I see the same thing on my 32-bit MacBook w/ python 2.5. CPython runs 3 times faster than ShedSkin. Looking more closely, I found that ShedSkin reimplements the set operations using an STL hash_set. At least that part of your benchmark seems to be showing how well tuned the Python hashing implementation is.

usagi said...

Thanks for the corroboration Stanley. I notified Mark Dufour, the developer of Shed Skin, and I am waiting for his answer on this.

srepmub said...

thanks for measuring set performance using shedskin! I'll optimize things a bit before the next release..

mark dufour (shedskin author)

srepmub said...


I was able to speed the test up by about 40% on my computer, but it's still 3 times slower here (changes are in CVS).

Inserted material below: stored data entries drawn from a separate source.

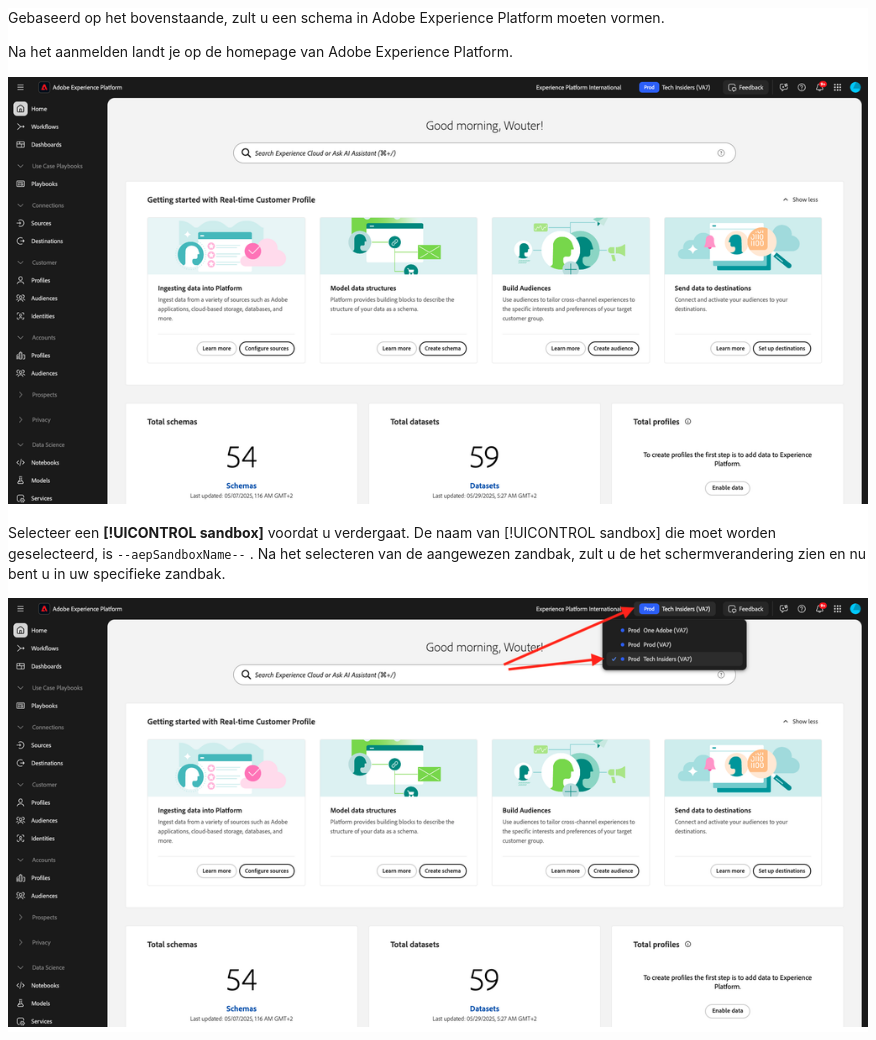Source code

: Gebaseerd op het bovenstaande, zult u een schema in Adobe Experience Platform moeten vormen.

Na het aanmelden landt je op de homepage van Adobe Experience Platform.

![&#x200B; Ingestie van Gegevens &#x200B;](./images/home.png)

Selecteer een **[!UICONTROL sandbox]** voordat u verdergaat. De naam van [!UICONTROL sandbox] die moet worden geselecteerd, is ``--aepSandboxName--`` . Na het selecteren van de aangewezen zandbak, zult u de het schermverandering zien en nu bent u in uw specifieke zandbak.

![&#x200B; Ingestie van Gegevens &#x200B;](./images/sb1.png)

it really looks like __gnu_cxx::hash_set (the underlying STL type I use) is just not that efficient. I might have a look at boost::unordered_set, google's sparse hash project, or wait for c++0x, which comes with a builtin unordered_set.

rhettinger said...

FWIW, here is how CPython achieves high performance for sets:

1. Sets are implemented as hash tables modeled after the CPython's highly tuned code for dictionaries but with smaller entries that fit better into memory caches (sets only store a key/hash pair instead of a key/value/value triplet).

2. The intersection method takes advantage of commutativity and loops over the smaller of the two sets, "for k in set1: if k in set2: result[k] = True" after re-ordering the inputs so that len(set1) <= len(set2).

3. Since sets store key/hash pairs, all binary set operations (such as intersection) are run without any calls to the __hash__ method for individual set elements. This is much faster than the equivalent code using dictionaries where the "if k in set2" step and the "result[k] = True" step each make a fresh call to k.__hash__().

4. When looping over a set, the CPython code directly traverses the hash table instead of using an iterator (which would be a bit slower).

srepmub said...

thanks for the explanation!

Shedskin's set implementation is now based on CPython; together with some of the optimizations you mention, and improvements in inlining, Shed Skin is now significantly faster than CPython for this benchmark.